» DATA LINES

- - -

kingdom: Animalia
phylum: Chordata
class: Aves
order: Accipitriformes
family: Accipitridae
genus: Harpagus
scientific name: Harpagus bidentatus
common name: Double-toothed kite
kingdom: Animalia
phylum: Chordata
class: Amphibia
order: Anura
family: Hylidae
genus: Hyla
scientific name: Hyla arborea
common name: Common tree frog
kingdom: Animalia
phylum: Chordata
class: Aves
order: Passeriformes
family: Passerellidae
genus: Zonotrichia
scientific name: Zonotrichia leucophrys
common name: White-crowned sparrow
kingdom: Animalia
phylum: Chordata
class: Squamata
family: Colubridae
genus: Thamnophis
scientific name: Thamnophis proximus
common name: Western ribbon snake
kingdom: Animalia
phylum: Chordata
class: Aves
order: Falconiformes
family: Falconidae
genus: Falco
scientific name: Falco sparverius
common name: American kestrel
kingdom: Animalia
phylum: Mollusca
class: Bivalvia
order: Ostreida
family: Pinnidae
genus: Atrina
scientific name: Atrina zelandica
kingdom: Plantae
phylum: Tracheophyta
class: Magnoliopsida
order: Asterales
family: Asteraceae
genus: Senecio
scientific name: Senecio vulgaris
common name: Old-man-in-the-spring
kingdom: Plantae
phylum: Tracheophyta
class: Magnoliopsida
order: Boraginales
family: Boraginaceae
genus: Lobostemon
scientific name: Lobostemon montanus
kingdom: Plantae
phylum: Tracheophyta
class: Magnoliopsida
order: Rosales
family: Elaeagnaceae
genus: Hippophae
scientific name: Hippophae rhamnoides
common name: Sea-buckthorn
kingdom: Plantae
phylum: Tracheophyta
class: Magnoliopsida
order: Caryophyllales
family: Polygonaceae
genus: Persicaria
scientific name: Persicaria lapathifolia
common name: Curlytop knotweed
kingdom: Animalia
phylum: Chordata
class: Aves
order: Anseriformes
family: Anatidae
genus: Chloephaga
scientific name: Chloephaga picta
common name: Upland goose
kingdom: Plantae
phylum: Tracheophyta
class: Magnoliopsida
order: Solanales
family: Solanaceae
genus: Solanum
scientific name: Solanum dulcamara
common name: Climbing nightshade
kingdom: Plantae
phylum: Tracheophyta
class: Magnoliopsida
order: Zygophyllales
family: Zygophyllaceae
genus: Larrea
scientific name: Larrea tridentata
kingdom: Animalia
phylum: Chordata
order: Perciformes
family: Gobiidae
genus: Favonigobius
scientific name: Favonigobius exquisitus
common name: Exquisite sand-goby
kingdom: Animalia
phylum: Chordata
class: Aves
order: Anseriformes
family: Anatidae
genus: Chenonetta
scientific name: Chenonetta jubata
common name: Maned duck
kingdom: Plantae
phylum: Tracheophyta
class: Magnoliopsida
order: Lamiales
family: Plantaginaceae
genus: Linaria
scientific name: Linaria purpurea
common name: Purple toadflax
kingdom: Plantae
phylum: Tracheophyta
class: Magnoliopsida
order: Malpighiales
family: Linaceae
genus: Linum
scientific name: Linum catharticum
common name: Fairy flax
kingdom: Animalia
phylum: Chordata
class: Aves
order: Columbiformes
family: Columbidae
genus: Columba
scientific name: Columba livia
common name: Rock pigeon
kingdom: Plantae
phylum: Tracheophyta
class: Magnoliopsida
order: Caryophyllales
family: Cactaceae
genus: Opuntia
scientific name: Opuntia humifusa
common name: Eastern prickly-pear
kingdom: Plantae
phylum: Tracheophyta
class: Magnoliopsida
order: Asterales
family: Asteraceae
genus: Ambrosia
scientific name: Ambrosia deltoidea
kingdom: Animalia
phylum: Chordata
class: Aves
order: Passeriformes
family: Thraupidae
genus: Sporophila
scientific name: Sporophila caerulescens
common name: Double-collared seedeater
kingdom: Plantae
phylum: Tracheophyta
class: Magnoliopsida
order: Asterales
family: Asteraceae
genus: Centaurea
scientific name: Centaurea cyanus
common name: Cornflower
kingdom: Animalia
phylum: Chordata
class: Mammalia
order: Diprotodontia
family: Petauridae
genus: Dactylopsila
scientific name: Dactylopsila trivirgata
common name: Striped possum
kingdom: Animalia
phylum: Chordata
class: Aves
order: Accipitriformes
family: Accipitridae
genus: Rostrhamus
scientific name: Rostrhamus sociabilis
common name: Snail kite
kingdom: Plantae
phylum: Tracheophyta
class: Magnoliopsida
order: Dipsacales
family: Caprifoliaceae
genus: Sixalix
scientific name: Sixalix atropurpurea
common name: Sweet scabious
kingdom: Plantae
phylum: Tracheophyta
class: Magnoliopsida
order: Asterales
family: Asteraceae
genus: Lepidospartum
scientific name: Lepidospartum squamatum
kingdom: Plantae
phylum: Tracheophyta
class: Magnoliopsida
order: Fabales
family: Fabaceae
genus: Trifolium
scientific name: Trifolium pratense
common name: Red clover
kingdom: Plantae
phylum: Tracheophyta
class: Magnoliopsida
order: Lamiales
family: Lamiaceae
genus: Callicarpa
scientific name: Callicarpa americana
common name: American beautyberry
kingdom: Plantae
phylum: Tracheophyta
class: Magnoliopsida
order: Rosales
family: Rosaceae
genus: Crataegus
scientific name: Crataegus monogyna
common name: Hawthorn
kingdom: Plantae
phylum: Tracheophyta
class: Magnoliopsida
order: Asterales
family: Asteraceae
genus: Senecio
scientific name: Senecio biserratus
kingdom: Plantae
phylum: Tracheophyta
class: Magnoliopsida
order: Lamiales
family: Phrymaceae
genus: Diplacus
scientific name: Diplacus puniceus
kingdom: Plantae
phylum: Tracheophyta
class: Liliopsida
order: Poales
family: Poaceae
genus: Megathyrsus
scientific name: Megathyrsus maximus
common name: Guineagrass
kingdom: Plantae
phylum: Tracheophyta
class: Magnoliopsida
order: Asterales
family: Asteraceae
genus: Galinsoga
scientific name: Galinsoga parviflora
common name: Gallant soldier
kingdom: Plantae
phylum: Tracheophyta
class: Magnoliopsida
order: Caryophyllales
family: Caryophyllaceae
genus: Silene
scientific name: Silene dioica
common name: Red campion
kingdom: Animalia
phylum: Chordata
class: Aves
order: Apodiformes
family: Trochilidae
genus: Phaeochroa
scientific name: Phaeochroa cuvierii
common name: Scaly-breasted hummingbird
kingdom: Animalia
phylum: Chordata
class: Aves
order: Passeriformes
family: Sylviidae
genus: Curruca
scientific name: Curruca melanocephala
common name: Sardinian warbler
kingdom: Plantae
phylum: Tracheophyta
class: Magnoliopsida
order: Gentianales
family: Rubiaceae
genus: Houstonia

- - -

» THE REQUEST
Can you format every line of the material above as a JSON list of strings, one string per line, with blank lines left out?

» RESPONSE BELOW
[
  "kingdom: Animalia",
  "phylum: Chordata",
  "class: Aves",
  "order: Accipitriformes",
  "family: Accipitridae",
  "genus: Harpagus",
  "scientific name: Harpagus bidentatus",
  "common name: Double-toothed kite",
  "kingdom: Animalia",
  "phylum: Chordata",
  "class: Amphibia",
  "order: Anura",
  "family: Hylidae",
  "genus: Hyla",
  "scientific name: Hyla arborea",
  "common name: Common tree frog",
  "kingdom: Animalia",
  "phylum: Chordata",
  "class: Aves",
  "order: Passeriformes",
  "family: Passerellidae",
  "genus: Zonotrichia",
  "scientific name: Zonotrichia leucophrys",
  "common name: White-crowned sparrow",
  "kingdom: Animalia",
  "phylum: Chordata",
  "class: Squamata",
  "family: Colubridae",
  "genus: Thamnophis",
  "scientific name: Thamnophis proximus",
  "common name: Western ribbon snake",
  "kingdom: Animalia",
  "phylum: Chordata",
  "class: Aves",
  "order: Falconiformes",
  "family: Falconidae",
  "genus: Falco",
  "scientific name: Falco sparverius",
  "common name: American kestrel",
  "kingdom: Animalia",
  "phylum: Mollusca",
  "class: Bivalvia",
  "order: Ostreida",
  "family: Pinnidae",
  "genus: Atrina",
  "scientific name: Atrina zelandica",
  "kingdom: Plantae",
  "phylum: Tracheophyta",
  "class: Magnoliopsida",
  "order: Asterales",
  "family: Asteraceae",
  "genus: Senecio",
  "scientific name: Senecio vulgaris",
  "common name: Old-man-in-the-spring",
  "kingdom: Plantae",
  "phylum: Tracheophyta",
  "class: Magnoliopsida",
  "order: Boraginales",
  "family: Boraginaceae",
  "genus: Lobostemon",
  "scientific name: Lobostemon montanus",
  "kingdom: Plantae",
  "phylum: Tracheophyta",
  "class: Magnoliopsida",
  "order: Rosales",
  "family: Elaeagnaceae",
  "genus: Hippophae",
  "scientific name: Hippophae rhamnoides",
  "common name: Sea-buckthorn",
  "kingdom: Plantae",
  "phylum: Tracheophyta",
  "class: Magnoliopsida",
  "order: Caryophyllales",
  "family: Polygonaceae",
  "genus: Persicaria",
  "scientific name: Persicaria lapathifolia",
  "common name: Curlytop knotweed",
  "kingdom: Animalia",
  "phylum: Chordata",
  "class: Aves",
  "order: Anseriformes",
  "family: Anatidae",
  "genus: Chloephaga",
  "scientific name: Chloephaga picta",
  "common name: Upland goose",
  "kingdom: Plantae",
  "phylum: Tracheophyta",
  "class: Magnoliopsida",
  "order: Solanales",
  "family: Solanaceae",
  "genus: Solanum",
  "scientific name: Solanum dulcamara",
  "common name: Climbing nightshade",
  "kingdom: Plantae",
  "phylum: Tracheophyta",
  "class: Magnoliopsida",
  "order: Zygophyllales",
  "family: Zygophyllaceae",
  "genus: Larrea",
  "scientific name: Larrea tridentata",
  "kingdom: Animalia",
  "phylum: Chordata",
  "order: Perciformes",
  "family: Gobiidae",
  "genus: Favonigobius",
  "scientific name: Favonigobius exquisitus",
  "common name: Exquisite sand-goby",
  "kingdom: Animalia",
  "phylum: Chordata",
  "class: Aves",
  "order: Anseriformes",
  "family: Anatidae",
  "genus: Chenonetta",
  "scientific name: Chenonetta jubata",
  "common name: Maned duck",
  "kingdom: Plantae",
  "phylum: Tracheophyta",
  "class: Magnoliopsida",
  "order: Lamiales",
  "family: Plantaginaceae",
  "genus: Linaria",
  "scientific name: Linaria purpurea",
  "common name: Purple toadflax",
  "kingdom: Plantae",
  "phylum: Tracheophyta",
  "class: Magnoliopsida",
  "order: Malpighiales",
  "family: Linaceae",
  "genus: Linum",
  "scientific name: Linum catharticum",
  "common name: Fairy flax",
  "kingdom: Animalia",
  "phylum: Chordata",
  "class: Aves",
  "order: Columbiformes",
  "family: Columbidae",
  "genus: Columba",
  "scientific name: Columba livia",
  "common name: Rock pigeon",
  "kingdom: Plantae",
  "phylum: Tracheophyta",
  "class: Magnoliopsida",
  "order: Caryophyllales",
  "family: Cactaceae",
  "genus: Opuntia",
  "scientific name: Opuntia humifusa",
  "common name: Eastern prickly-pear",
  "kingdom: Plantae",
  "phylum: Tracheophyta",
  "class: Magnoliopsida",
  "order: Asterales",
  "family: Asteraceae",
  "genus: Ambrosia",
  "scientific name: Ambrosia deltoidea",
  "kingdom: Animalia",
  "phylum: Chordata",
  "class: Aves",
  "order: Passeriformes",
  "family: Thraupidae",
  "genus: Sporophila",
  "scientific name: Sporophila caerulescens",
  "common name: Double-collared seedeater",
  "kingdom: Plantae",
  "phylum: Tracheophyta",
  "class: Magnoliopsida",
  "order: Asterales",
  "family: Asteraceae",
  "genus: Centaurea",
  "scientific name: Centaurea cyanus",
  "common name: Cornflower",
  "kingdom: Animalia",
  "phylum: Chordata",
  "class: Mammalia",
  "order: Diprotodontia",
  "family: Petauridae",
  "genus: Dactylopsila",
  "scientific name: Dactylopsila trivirgata",
  "common name: Striped possum",
  "kingdom: Animalia",
  "phylum: Chordata",
  "class: Aves",
  "order: Accipitriformes",
  "family: Accipitridae",
  "genus: Rostrhamus",
  "scientific name: Rostrhamus sociabilis",
  "common name: Snail kite",
  "kingdom: Plantae",
  "phylum: Tracheophyta",
  "class: Magnoliopsida",
  "order: Dipsacales",
  "family: Caprifoliaceae",
  "genus: Sixalix",
  "scientific name: Sixalix atropurpurea",
  "common name: Sweet scabious",
  "kingdom: Plantae",
  "phylum: Tracheophyta",
  "class: Magnoliopsida",
  "order: Asterales",
  "family: Asteraceae",
  "genus: Lepidospartum",
  "scientific name: Lepidospartum squamatum",
  "kingdom: Plantae",
  "phylum: Tracheophyta",
  "class: Magnoliopsida",
  "order: Fabales",
  "family: Fabaceae",
  "genus: Trifolium",
  "scientific name: Trifolium pratense",
  "common name: Red clover",
  "kingdom: Plantae",
  "phylum: Tracheophyta",
  "class: Magnoliopsida",
  "order: Lamiales",
  "family: Lamiaceae",
  "genus: Callicarpa",
  "scientific name: Callicarpa americana",
  "common name: American beautyberry",
  "kingdom: Plantae",
  "phylum: Tracheophyta",
  "class: Magnoliopsida",
  "order: Rosales",
  "family: Rosaceae",
  "genus: Crataegus",
  "scientific name: Crataegus monogyna",
  "common name: Hawthorn",
  "kingdom: Plantae",
  "phylum: Tracheophyta",
  "class: Magnoliopsida",
  "order: Asterales",
  "family: Asteraceae",
  "genus: Senecio",
  "scientific name: Senecio biserratus",
  "kingdom: Plantae",
  "phylum: Tracheophyta",
  "class: Magnoliopsida",
  "order: Lamiales",
  "family: Phrymaceae",
  "genus: Diplacus",
  "scientific name: Diplacus puniceus",
  "kingdom: Plantae",
  "phylum: Tracheophyta",
  "class: Liliopsida",
  "order: Poales",
  "family: Poaceae",
  "genus: Megathyrsus",
  "scientific name: Megathyrsus maximus",
  "common name: Guineagrass",
  "kingdom: Plantae",
  "phylum: Tracheophyta",
  "class: Magnoliopsida",
  "order: Asterales",
  "family: Asteraceae",
  "genus: Galinsoga",
  "scientific name: Galinsoga parviflora",
  "common name: Gallant soldier",
  "kingdom: Plantae",
  "phylum: Tracheophyta",
  "class: Magnoliopsida",
  "order: Caryophyllales",
  "family: Caryophyllaceae",
  "genus: Silene",
  "scientific name: Silene dioica",
  "common name: Red campion",
  "kingdom: Animalia",
  "phylum: Chordata",
  "class: Aves",
  "order: Apodiformes",
  "family: Trochilidae",
  "genus: Phaeochroa",
  "scientific name: Phaeochroa cuvierii",
  "common name: Scaly-breasted hummingbird",
  "kingdom: Animalia",
  "phylum: Chordata",
  "class: Aves",
  "order: Passeriformes",
  "family: Sylviidae",
  "genus: Curruca",
  "scientific name: Curruca melanocephala",
  "common name: Sardinian warbler",
  "kingdom: Plantae",
  "phylum: Tracheophyta",
  "class: Magnoliopsida",
  "order: Gentianales",
  "family: Rubiaceae",
  "genus: Houstonia"
]